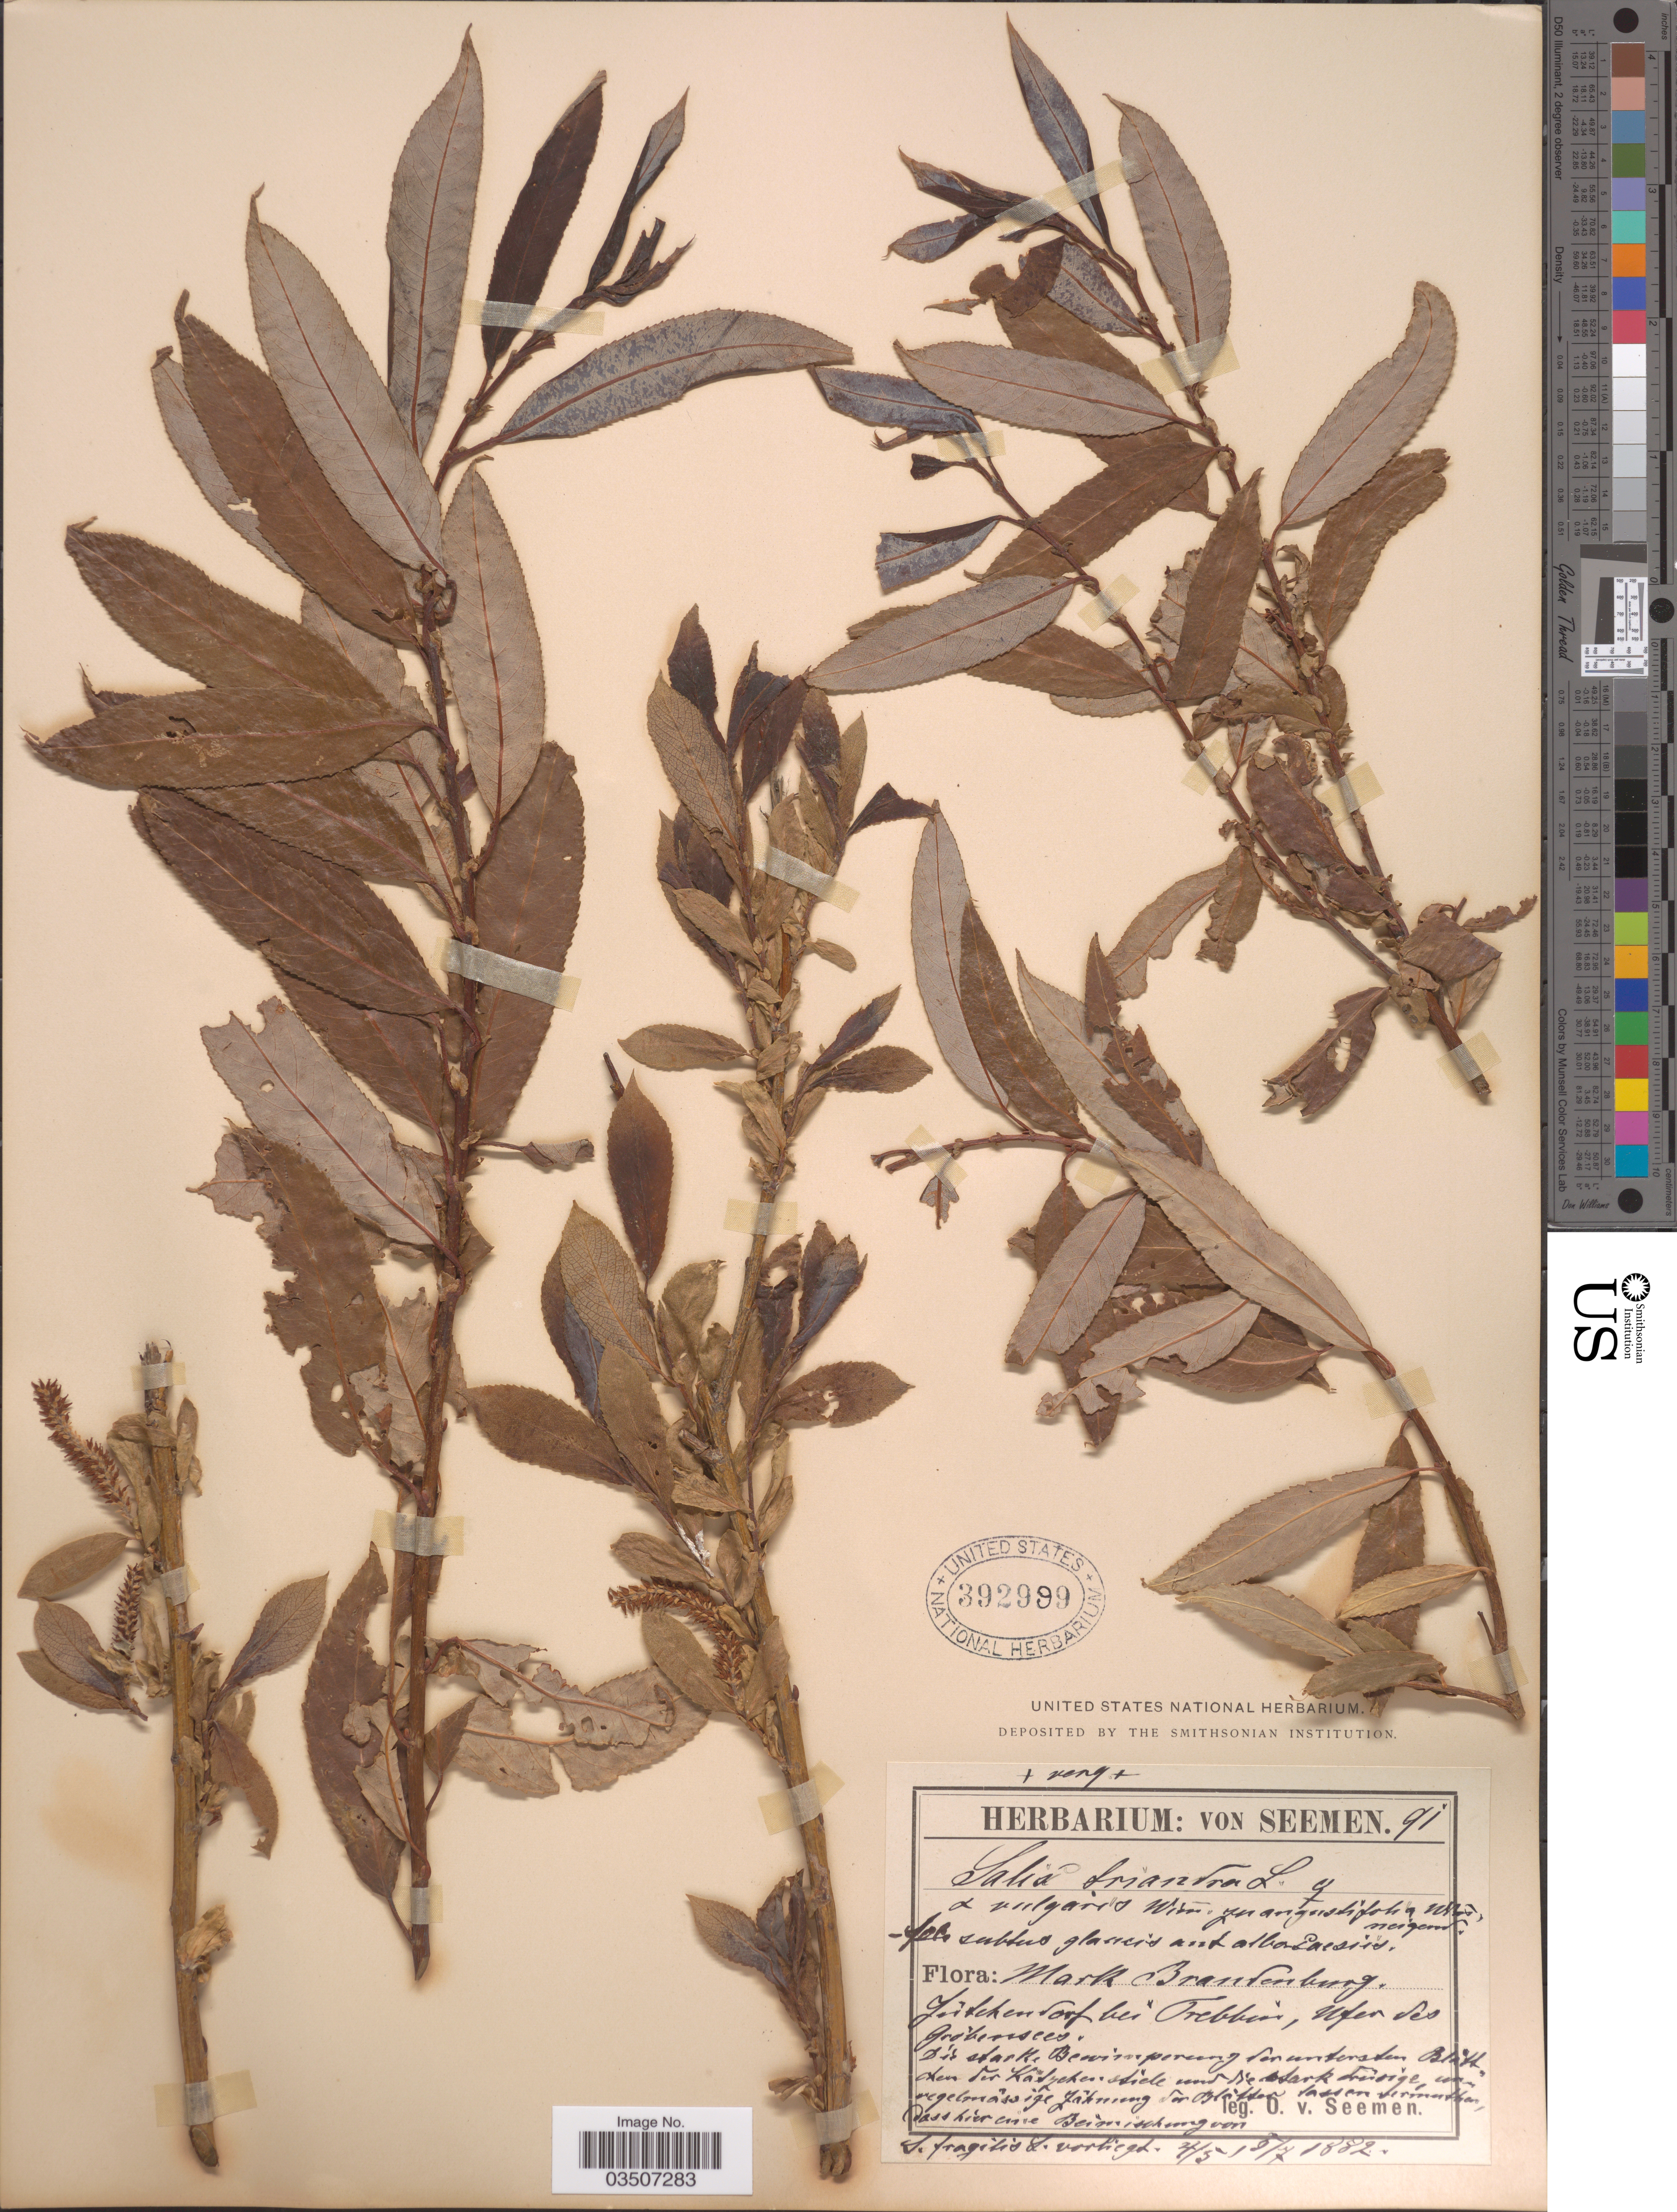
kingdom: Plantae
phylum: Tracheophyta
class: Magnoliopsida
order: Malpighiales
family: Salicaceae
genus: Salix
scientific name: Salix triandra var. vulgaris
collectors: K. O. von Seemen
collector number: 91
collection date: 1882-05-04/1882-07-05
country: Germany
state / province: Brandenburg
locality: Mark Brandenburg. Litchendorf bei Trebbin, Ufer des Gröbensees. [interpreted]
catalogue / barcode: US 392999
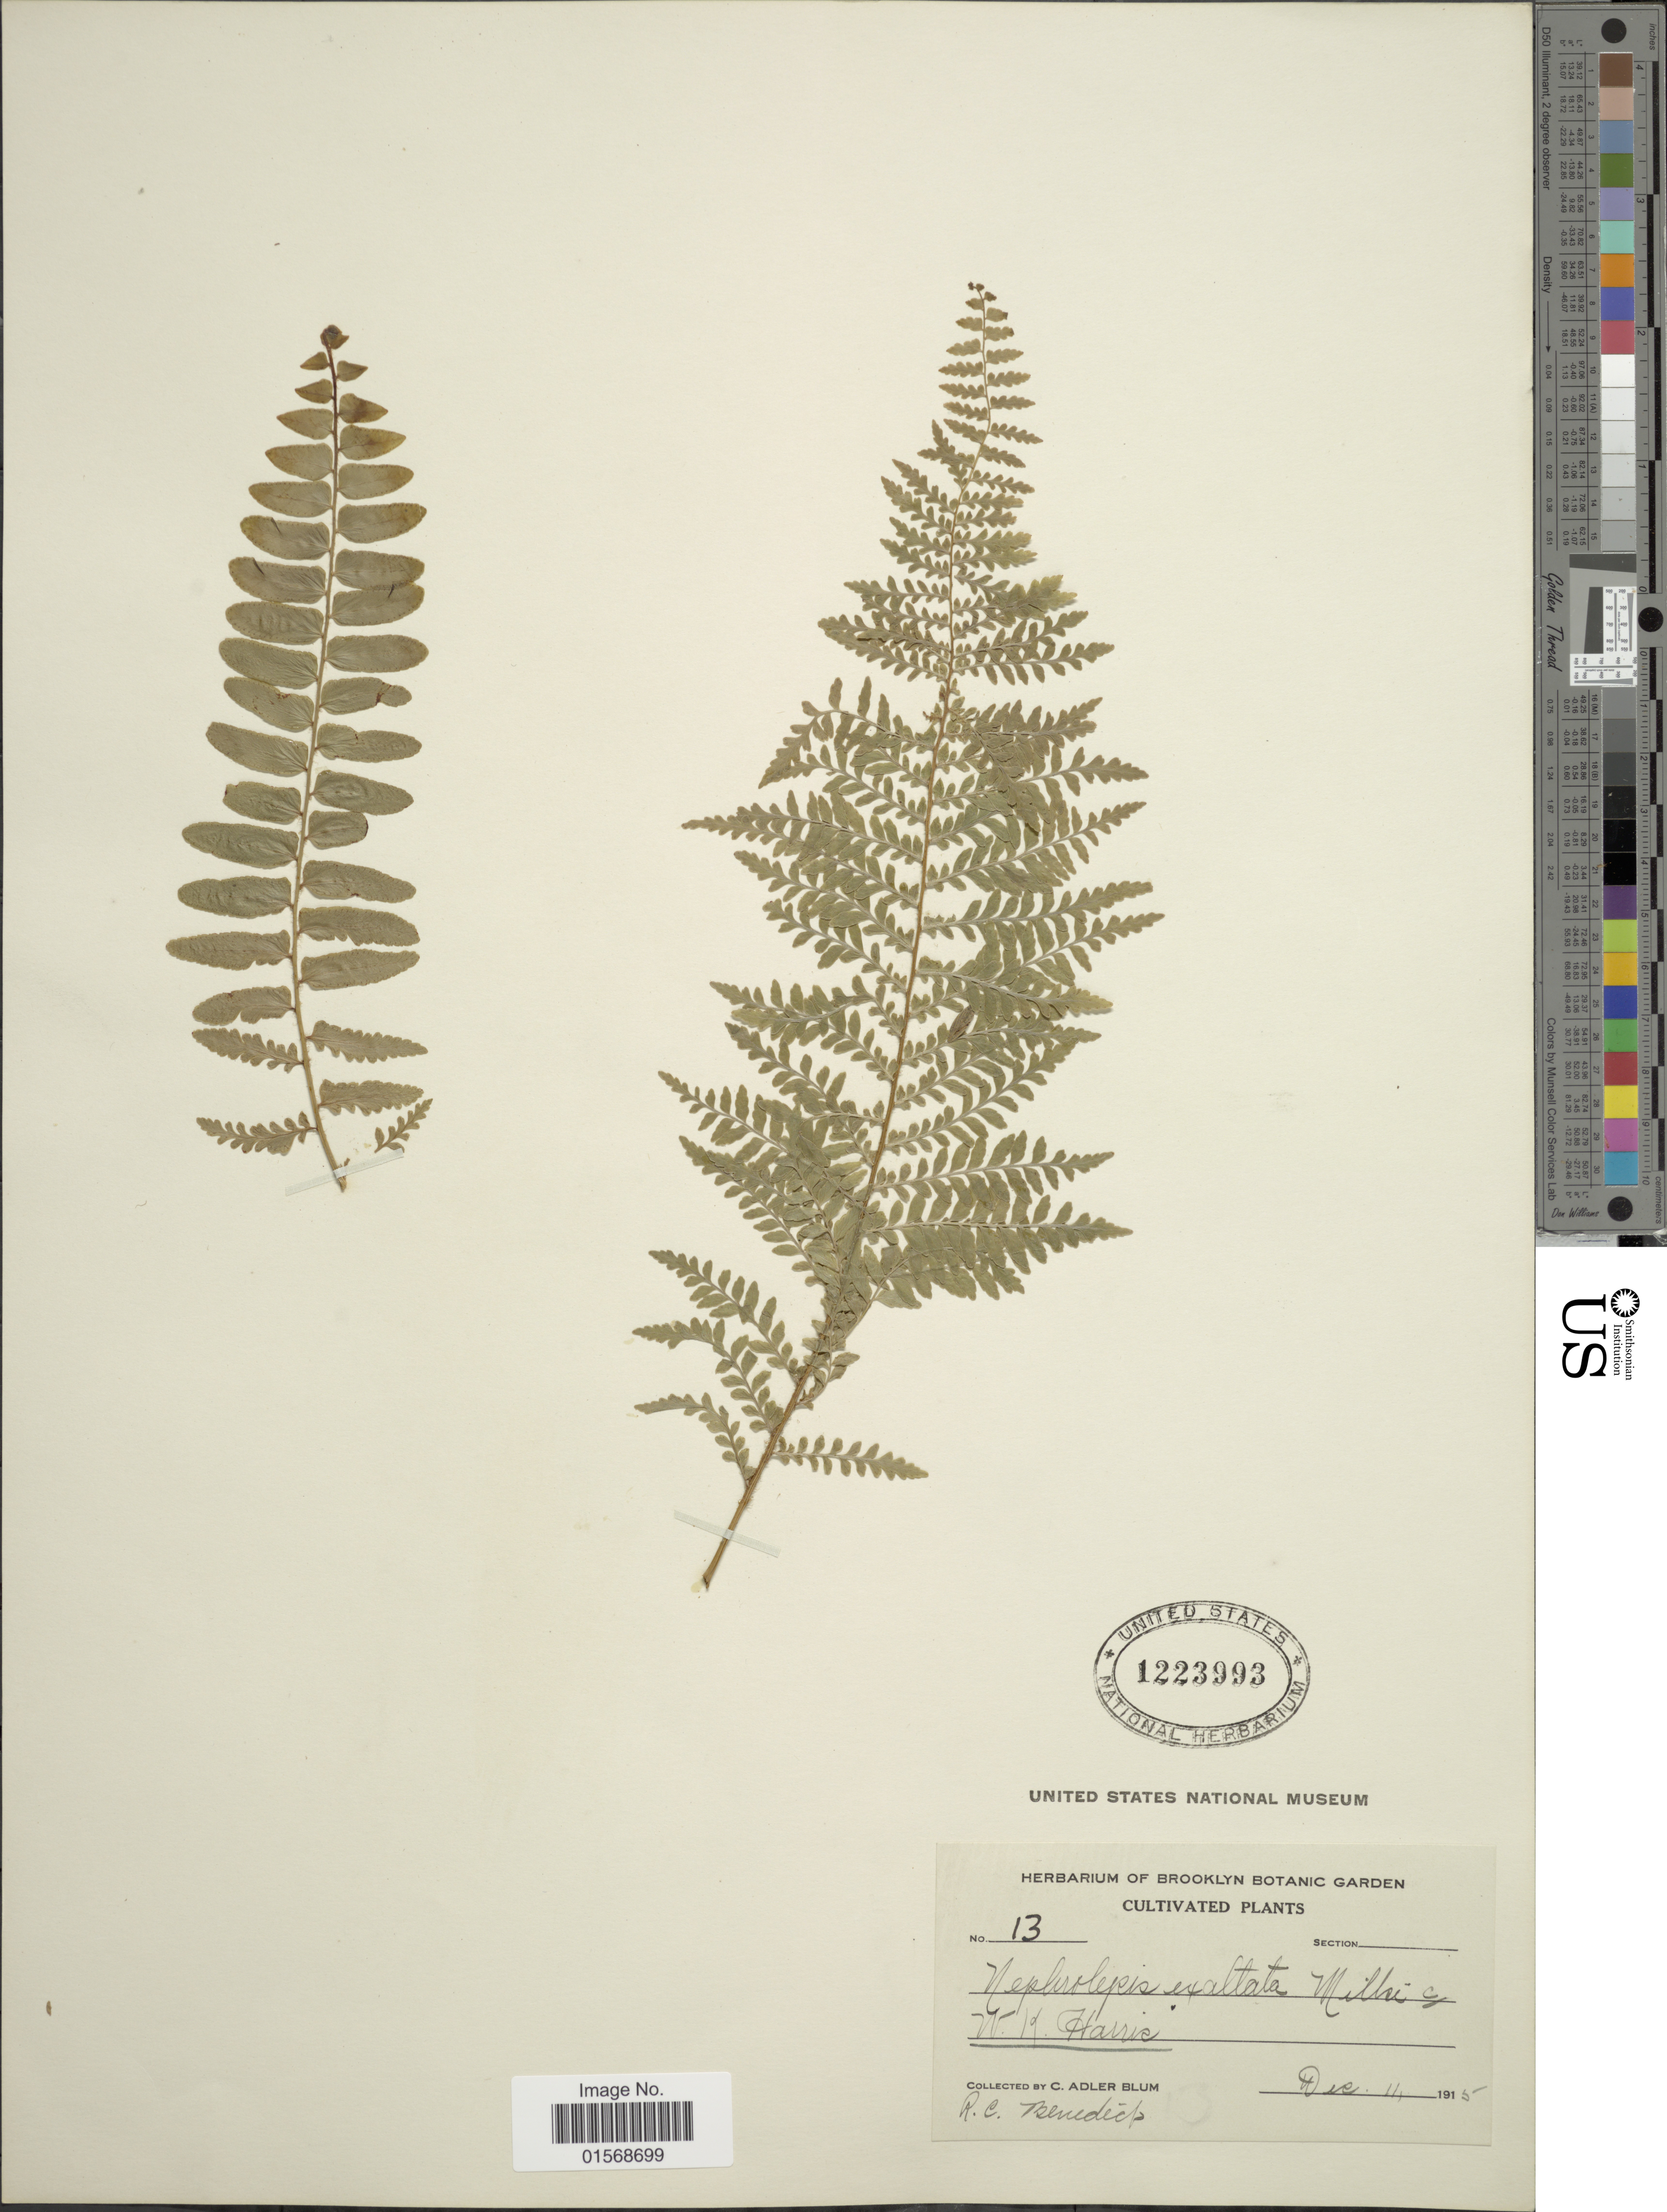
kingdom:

- The exercise -
Lay out every line of all the entries above as a numbered list, omitting blank lines and leaving out the pictures.

- Final result -
1. kingdom: Plantae
2. phylum: Tracheophyta
3. class: Magnoliopsida
4. order: Malpighiales
5. family: Salicaceae
6. genus: Salix
7. scientific name: Salix triandra var. vulgaris
8. collectors: K. O. von Seemen
9. collector number: 91
10. collection date: 1882-05-04/1882-07-05
11. country: Germany
12. state / province: Brandenburg
13. locality: Mark Brandenburg. Litchendorf bei Trebbin, Ufer des Gröbensees. [interpreted]
14. catalogue / barcode: US 392999
15. kingdom:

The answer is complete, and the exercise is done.